Text segment:
┌──

Two quick housekeeping items before I launch into this week’s menu. First, if you’ve cooked dishes, or meals from recipes on the weekly menu, I’d love to hear about it. Send me pics and comments and I’ll include them in a future edition. Just respond to this email with photos, where in the world you’re reading this, and how you’d like to be named.
Secondly, I need your help to grow our little community of food nerds. Share the Weekly Menu with anyone else you know who’s interested in great food and snarky commentary! Thanks.
Friday morning, I woke up hours before dawn. I looked out the window at the dark streets of our quiet neighborhood, and for the first time this year saw frost on the fallen leaves and the windows of the cars parked on the brick streets. Since then, we’ve had rain, a crazy windstorm, and sunny, clear, cold weather. After weeks of unseasonably warm weather, it’s now unquestionably late autumn.

└──

Excerpted data:
┌──

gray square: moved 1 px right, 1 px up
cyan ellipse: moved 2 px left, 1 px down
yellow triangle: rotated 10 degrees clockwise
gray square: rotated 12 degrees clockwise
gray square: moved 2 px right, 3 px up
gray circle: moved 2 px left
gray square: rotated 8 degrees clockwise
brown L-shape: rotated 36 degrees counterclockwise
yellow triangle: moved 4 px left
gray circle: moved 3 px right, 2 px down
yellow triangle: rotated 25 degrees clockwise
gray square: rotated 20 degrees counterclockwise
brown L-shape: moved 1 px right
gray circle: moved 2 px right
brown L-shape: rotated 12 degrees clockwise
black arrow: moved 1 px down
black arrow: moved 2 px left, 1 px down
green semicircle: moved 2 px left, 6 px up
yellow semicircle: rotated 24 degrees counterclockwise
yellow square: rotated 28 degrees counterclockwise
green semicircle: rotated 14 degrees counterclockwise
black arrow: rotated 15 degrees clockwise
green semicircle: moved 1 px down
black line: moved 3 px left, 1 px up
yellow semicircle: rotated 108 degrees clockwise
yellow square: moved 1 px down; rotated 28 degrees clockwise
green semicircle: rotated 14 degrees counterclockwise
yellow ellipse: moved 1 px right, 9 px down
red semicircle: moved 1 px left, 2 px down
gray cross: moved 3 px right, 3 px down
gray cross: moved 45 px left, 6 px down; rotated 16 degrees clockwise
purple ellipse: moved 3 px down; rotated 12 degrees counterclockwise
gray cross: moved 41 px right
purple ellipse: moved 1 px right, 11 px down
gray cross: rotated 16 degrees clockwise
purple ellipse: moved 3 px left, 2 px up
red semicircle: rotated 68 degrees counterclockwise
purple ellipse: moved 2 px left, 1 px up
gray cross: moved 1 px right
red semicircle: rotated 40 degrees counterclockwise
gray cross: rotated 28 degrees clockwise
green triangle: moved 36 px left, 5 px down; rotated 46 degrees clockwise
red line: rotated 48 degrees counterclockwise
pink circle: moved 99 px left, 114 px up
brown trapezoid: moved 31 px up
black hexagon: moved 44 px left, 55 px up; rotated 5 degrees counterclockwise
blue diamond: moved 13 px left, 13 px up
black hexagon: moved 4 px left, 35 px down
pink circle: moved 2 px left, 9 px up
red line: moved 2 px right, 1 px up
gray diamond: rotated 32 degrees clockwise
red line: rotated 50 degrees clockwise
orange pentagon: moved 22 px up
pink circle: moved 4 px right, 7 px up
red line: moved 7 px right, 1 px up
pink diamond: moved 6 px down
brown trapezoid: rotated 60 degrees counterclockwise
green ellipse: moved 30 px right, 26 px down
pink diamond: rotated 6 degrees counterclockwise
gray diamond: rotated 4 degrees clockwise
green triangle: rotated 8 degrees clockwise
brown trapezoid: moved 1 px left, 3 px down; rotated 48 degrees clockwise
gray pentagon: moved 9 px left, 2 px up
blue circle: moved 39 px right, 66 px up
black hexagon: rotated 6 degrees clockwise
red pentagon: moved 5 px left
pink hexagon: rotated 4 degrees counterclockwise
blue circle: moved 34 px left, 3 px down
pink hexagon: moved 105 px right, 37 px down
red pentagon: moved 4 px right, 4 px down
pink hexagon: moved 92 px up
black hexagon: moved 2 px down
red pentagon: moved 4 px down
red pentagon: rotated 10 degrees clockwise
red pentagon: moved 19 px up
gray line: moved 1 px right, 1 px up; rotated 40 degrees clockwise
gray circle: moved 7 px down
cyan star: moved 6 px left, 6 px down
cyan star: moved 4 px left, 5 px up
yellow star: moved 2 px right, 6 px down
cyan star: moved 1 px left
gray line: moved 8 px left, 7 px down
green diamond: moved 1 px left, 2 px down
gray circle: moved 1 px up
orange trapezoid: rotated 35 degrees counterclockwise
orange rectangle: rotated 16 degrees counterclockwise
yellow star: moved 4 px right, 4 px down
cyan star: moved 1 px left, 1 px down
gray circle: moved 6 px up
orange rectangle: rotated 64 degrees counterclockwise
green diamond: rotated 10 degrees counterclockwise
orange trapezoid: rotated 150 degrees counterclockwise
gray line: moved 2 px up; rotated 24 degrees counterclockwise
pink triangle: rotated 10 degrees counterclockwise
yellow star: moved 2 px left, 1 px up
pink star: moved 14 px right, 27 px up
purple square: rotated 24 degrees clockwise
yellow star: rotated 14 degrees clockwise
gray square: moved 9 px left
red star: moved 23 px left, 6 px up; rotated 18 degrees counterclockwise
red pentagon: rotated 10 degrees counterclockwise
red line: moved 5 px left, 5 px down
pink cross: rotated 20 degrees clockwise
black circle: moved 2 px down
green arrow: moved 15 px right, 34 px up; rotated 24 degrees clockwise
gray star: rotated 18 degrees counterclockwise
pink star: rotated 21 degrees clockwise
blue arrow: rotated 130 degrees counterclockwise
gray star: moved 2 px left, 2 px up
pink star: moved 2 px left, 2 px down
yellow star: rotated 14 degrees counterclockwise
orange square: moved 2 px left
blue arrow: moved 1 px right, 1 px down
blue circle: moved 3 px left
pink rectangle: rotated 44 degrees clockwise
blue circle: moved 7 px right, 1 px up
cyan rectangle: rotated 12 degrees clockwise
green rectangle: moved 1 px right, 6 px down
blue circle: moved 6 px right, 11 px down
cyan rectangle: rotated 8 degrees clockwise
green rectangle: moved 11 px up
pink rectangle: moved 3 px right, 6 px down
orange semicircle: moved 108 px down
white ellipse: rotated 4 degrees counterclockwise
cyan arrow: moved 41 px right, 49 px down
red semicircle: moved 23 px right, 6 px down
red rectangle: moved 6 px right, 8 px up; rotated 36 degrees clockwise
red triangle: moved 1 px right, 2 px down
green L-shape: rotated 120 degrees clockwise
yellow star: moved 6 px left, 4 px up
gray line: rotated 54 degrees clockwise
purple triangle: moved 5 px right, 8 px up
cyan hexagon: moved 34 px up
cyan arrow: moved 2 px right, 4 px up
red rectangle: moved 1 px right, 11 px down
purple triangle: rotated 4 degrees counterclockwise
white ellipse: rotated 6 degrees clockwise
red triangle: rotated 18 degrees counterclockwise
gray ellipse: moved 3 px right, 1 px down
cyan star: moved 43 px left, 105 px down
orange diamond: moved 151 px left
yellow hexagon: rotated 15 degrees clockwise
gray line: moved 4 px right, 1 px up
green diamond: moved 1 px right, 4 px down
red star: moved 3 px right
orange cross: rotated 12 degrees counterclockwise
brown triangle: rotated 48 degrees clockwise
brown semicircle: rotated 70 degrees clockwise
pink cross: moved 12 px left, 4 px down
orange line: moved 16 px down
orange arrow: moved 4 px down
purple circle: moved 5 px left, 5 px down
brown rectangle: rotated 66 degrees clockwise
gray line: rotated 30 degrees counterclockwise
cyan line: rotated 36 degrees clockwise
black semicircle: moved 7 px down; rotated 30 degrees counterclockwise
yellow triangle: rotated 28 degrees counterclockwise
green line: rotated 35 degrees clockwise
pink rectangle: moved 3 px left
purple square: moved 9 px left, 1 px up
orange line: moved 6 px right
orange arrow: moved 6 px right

└──

Written exercise A: From the newsletter text, output the part that opens with the words containing "Two quick housekeeping" and closes with "to be named.".
Written exercise B: Rewrite the paragraph of the newsletter text beginning "Friday morning, I woke up" as a shorter paragraph that keeps its main facts.
Written exercise C: Resume the Weekly Menu newsletter text, picking up right after its last sentence.

Exercise output A:
Two quick housekeeping items before I launch into this week’s menu. First, if you’ve cooked dishes, or meals from recipes on the weekly menu, I’d love to hear about it. Send me pics and comments and I’ll include them in a future edition. Just respond to this email with photos, where in the world you’re reading this, and how you’d like to be named.

Exercise output B: On Friday, I woke hours before dawn and saw the year's first frost on the fallen leaves and on the windows of cars parked along the brick streets. Rain, a wild windstorm, and sunny, clear, cold days have followed. After weeks of unseasonably warm weather, it is now clearly late autumn.

Exercise output C:
That, and the state of the world around us, means I’m turning to old familiar favorites. This week’s menu is comfort food. No, not mac and cheese or meatloaf or any of the things that are labeled “comfort food” on mall lot chain restaurant menus (this is not to say that mac and cheese and meatloaf aren’t be delicious), but dishes that make me feel comforted, cozy, safe in my space as the cold and dark of winter slowly creeps up on us.
Easy Overnight French Country Bread
There’s nothing better than homemade bread. Except for good artisan bread you purchase that you don’t have to wait for, clean up from, or spend any time on. That’s better than homemade bread in most ways. Plus, if you’ve got a good bakery near you, you can get other delicious goodies there too.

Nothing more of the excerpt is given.